Assignment:
Restate the listing below word for word, omitting any images.

Provided records:
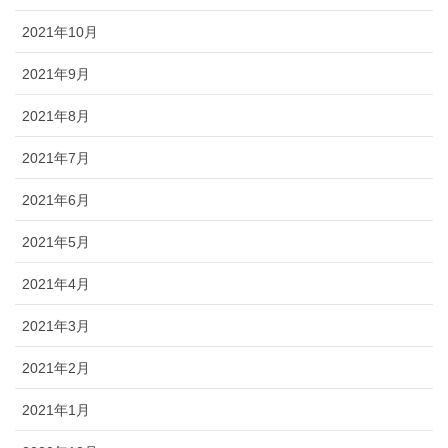
2021年10月
2021年9月
2021年8月
2021年7月
2021年6月
2021年5月
2021年4月
2021年3月
2021年2月
2021年1月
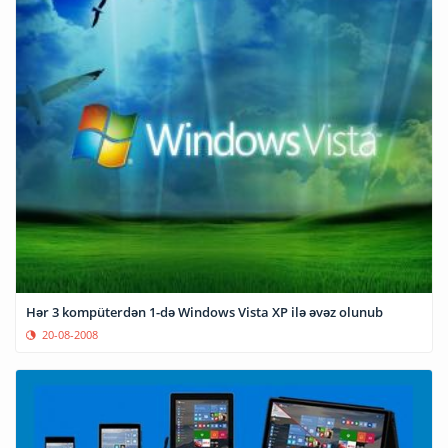
Hər 3 kompüterdən 1-də Windows Vista XP ilə əvəz olunub
20-08-2008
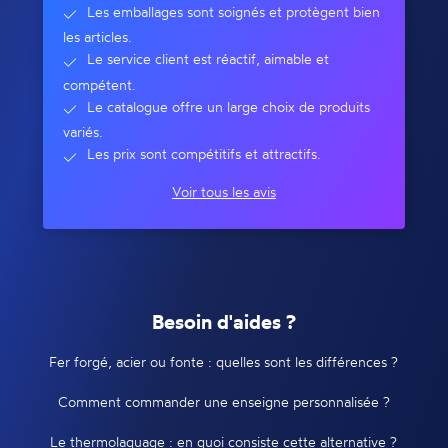
Les emballages sont soignés et protègent bien
les articles.
Le service client est réactif, aimable et
compétent.
Le catalogue offre un large choix de produits
variés.
Les prix sont compétitifs et attractifs.
Voir tous les avis
Besoin d'aides ?
Fer forgé, acier ou fonte : quelles sont les différences ?
Comment commander une enseigne personnalisée ?
Le thermolaquage : en quoi consiste cette alternative ?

Solution to the problem:
2021年10月
2021年9月
2021年8月
2021年7月
2021年6月
2021年5月
2021年4月
2021年3月
2021年2月
2021年1月
Hər 3 kompüterdən 1-də Windows Vista XP ilə əvəz olunub
20-08-2008
Les emballages sont soignés et protègent bien
les articles.
Le service client est réactif, aimable et
compétent.
Le catalogue offre un large choix de produits
variés.
Les prix sont compétitifs et attractifs.
Voir tous les avis
Besoin d'aides ?
Fer forgé, acier ou fonte : quelles sont les différences ?
Comment commander une enseigne personnalisée ?
Le thermolaquage : en quoi consiste cette alternative ?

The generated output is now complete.